Top of Dataset

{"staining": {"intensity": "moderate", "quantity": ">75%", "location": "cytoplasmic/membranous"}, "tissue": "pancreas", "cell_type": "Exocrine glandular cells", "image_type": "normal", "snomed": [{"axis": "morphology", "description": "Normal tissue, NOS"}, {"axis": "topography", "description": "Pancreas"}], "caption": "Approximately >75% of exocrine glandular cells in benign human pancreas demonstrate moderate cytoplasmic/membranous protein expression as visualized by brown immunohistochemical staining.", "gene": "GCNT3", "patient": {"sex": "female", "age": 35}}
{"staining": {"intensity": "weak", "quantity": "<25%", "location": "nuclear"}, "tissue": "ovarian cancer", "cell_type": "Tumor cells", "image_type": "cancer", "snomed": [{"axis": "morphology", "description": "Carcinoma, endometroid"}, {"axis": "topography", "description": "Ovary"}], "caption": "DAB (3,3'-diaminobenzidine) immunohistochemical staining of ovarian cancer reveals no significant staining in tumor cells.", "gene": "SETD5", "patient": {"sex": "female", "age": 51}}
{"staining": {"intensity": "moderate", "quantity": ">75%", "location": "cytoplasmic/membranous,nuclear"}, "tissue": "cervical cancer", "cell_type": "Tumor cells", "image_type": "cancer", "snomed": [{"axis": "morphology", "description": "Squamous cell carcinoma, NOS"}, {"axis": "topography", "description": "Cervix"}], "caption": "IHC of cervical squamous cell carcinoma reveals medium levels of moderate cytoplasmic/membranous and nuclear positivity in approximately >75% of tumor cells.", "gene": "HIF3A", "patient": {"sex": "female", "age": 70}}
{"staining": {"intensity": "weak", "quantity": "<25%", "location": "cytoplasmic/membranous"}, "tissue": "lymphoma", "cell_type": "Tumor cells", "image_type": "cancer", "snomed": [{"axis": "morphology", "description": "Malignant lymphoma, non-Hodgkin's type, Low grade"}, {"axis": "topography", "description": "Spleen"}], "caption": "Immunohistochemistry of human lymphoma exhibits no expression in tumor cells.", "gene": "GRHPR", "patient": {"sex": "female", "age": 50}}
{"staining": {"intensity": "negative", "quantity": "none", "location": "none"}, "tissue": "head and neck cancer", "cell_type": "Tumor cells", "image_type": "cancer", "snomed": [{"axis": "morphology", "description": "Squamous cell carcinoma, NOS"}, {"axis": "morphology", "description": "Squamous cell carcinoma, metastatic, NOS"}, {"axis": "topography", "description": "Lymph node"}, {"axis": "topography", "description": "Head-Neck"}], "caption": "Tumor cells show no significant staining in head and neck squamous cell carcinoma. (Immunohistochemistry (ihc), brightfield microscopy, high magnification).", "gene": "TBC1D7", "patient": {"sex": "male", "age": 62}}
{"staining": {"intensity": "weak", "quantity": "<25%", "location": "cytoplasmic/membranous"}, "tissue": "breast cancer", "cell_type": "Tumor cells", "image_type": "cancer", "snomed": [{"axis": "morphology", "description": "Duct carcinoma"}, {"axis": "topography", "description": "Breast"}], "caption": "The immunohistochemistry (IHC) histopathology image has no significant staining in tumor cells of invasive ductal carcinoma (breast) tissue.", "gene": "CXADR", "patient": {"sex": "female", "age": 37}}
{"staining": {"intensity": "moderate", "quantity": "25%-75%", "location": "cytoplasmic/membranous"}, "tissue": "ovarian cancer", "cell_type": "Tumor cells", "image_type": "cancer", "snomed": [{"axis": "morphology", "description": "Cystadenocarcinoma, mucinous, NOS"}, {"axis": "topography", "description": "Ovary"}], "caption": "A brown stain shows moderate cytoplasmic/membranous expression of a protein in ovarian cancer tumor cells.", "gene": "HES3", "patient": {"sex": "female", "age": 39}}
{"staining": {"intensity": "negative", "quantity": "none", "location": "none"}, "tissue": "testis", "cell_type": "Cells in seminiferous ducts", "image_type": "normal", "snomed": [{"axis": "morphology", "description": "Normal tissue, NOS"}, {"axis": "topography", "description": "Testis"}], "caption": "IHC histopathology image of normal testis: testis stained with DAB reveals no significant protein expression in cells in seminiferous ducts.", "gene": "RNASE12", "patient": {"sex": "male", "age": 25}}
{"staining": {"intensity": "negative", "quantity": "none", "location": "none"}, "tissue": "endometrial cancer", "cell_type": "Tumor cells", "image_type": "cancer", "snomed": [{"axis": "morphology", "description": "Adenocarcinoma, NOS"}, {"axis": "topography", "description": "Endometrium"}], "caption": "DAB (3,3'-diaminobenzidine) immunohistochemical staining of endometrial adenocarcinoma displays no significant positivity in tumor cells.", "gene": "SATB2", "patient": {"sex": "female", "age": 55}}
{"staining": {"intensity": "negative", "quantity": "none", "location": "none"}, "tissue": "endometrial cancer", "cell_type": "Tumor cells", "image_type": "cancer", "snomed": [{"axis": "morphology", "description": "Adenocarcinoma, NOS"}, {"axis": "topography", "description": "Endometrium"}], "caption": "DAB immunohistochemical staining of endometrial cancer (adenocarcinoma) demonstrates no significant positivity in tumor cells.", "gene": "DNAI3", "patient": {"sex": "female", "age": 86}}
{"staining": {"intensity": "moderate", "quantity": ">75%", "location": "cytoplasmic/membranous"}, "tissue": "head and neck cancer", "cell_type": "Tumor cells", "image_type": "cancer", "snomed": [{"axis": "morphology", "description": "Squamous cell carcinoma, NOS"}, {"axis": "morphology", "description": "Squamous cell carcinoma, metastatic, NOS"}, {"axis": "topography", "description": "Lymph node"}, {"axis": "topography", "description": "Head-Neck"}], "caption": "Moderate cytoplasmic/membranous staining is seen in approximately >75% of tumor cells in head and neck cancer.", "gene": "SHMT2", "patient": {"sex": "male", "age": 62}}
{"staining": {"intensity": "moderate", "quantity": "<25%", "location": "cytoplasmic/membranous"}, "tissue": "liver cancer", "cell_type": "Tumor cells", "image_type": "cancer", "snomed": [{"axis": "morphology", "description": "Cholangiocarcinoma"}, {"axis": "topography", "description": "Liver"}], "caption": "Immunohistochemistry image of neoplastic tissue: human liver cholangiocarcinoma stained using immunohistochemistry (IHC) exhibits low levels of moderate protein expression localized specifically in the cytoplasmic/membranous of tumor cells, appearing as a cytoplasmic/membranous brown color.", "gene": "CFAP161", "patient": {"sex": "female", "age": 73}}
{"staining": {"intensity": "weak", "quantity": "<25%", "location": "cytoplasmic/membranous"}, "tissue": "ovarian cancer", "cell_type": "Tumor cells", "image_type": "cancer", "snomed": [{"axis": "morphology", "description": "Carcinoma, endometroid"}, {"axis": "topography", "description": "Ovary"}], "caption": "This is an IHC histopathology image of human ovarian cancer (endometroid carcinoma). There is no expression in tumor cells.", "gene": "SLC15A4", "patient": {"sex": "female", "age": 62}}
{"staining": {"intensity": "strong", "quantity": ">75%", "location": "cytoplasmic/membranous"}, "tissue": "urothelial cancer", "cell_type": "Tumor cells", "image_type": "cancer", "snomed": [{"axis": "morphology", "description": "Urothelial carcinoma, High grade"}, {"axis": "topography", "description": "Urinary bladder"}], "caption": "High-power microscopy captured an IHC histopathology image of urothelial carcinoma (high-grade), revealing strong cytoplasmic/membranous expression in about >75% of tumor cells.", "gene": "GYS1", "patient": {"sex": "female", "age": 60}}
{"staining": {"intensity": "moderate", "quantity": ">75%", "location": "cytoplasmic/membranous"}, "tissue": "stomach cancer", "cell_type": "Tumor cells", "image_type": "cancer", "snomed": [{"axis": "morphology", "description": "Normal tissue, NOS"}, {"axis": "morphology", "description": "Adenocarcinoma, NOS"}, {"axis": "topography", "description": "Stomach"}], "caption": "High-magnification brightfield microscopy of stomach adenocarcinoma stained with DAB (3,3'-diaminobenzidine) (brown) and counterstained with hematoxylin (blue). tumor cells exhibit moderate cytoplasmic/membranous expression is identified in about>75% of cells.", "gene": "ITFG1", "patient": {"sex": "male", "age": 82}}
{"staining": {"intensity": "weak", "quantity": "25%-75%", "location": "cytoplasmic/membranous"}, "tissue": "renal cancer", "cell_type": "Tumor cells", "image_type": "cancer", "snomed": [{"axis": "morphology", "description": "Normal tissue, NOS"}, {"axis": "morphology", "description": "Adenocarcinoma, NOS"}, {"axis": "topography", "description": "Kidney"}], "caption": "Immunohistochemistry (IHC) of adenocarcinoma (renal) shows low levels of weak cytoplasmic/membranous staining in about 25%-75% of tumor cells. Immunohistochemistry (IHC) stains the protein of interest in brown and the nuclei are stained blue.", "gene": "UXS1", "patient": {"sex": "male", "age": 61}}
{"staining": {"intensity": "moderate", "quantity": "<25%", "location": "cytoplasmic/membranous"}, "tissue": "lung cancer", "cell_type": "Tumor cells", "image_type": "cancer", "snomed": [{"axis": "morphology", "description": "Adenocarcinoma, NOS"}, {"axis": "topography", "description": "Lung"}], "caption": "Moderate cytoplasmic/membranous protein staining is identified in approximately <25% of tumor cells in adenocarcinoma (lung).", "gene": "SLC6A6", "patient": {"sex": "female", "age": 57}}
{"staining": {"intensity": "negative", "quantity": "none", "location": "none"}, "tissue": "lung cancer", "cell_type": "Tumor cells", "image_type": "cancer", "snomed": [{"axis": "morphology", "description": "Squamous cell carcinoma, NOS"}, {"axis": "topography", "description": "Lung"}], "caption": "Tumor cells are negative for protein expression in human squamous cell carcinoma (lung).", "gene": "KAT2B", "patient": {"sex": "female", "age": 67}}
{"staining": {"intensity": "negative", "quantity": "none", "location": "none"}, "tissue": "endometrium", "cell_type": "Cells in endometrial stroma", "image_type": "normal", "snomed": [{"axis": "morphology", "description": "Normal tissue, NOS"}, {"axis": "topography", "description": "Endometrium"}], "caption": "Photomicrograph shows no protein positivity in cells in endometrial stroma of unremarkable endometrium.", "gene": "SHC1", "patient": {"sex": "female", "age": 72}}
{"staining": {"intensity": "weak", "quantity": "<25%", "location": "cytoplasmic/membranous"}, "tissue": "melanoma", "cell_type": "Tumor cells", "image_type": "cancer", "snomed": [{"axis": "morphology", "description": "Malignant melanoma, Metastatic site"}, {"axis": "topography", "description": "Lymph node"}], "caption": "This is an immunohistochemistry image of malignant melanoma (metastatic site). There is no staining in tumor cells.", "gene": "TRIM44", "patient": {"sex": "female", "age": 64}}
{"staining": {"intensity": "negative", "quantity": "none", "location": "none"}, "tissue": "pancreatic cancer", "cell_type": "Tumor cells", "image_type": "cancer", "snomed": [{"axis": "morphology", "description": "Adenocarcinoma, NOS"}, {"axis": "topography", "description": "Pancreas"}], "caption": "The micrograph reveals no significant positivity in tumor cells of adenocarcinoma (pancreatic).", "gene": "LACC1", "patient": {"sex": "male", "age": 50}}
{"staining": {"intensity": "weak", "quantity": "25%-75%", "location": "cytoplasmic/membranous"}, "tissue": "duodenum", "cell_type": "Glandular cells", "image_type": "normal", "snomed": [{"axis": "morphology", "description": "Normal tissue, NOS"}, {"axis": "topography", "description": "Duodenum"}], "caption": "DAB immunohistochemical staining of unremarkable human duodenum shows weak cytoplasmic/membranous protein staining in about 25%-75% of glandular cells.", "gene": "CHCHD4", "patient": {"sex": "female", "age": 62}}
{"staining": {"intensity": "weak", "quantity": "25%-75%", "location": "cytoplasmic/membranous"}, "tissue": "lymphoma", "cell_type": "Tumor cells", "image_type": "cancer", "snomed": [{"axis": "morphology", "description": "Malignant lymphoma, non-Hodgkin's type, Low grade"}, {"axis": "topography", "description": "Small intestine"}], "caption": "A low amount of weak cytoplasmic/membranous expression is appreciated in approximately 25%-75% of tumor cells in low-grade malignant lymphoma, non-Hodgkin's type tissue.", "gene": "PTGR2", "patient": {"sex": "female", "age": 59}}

Bottom of Dataset

Out of the entries above, write out only the lines between the line holding "cells show no" and the line holding "image of normal", inclusive, each exactly as given.

### Result for this task
{"staining": {"intensity": "negative", "quantity": "none", "location": "none"}, "tissue": "head and neck cancer", "cell_type": "Tumor cells", "image_type": "cancer", "snomed": [{"axis": "morphology", "description": "Squamous cell carcinoma, NOS"}, {"axis": "morphology", "description": "Squamous cell carcinoma, metastatic, NOS"}, {"axis": "topography", "description": "Lymph node"}, {"axis": "topography", "description": "Head-Neck"}], "caption": "Tumor cells show no significant staining in head and neck squamous cell carcinoma. (Immunohistochemistry (ihc), brightfield microscopy, high magnification).", "gene": "TBC1D7", "patient": {"sex": "male", "age": 62}}
{"staining": {"intensity": "weak", "quantity": "<25%", "location": "cytoplasmic/membranous"}, "tissue": "breast cancer", "cell_type": "Tumor cells", "image_type": "cancer", "snomed": [{"axis": "morphology", "description": "Duct carcinoma"}, {"axis": "topography", "description": "Breast"}], "caption": "The immunohistochemistry (IHC) histopathology image has no significant staining in tumor cells of invasive ductal carcinoma (breast) tissue.", "gene": "CXADR", "patient": {"sex": "female", "age": 37}}
{"staining": {"intensity": "moderate", "quantity": "25%-75%", "location": "cytoplasmic/membranous"}, "tissue": "ovarian cancer", "cell_type": "Tumor cells", "image_type": "cancer", "snomed": [{"axis": "morphology", "description": "Cystadenocarcinoma, mucinous, NOS"}, {"axis": "topography", "description": "Ovary"}], "caption": "A brown stain shows moderate cytoplasmic/membranous expression of a protein in ovarian cancer tumor cells.", "gene": "HES3", "patient": {"sex": "female", "age": 39}}
{"staining": {"intensity": "negative", "quantity": "none", "location": "none"}, "tissue": "testis", "cell_type": "Cells in seminiferous ducts", "image_type": "normal", "snomed": [{"axis": "morphology", "description": "Normal tissue, NOS"}, {"axis": "topography", "description": "Testis"}], "caption": "IHC histopathology image of normal testis: testis stained with DAB reveals no significant protein expression in cells in seminiferous ducts.", "gene": "RNASE12", "patient": {"sex": "male", "age": 25}}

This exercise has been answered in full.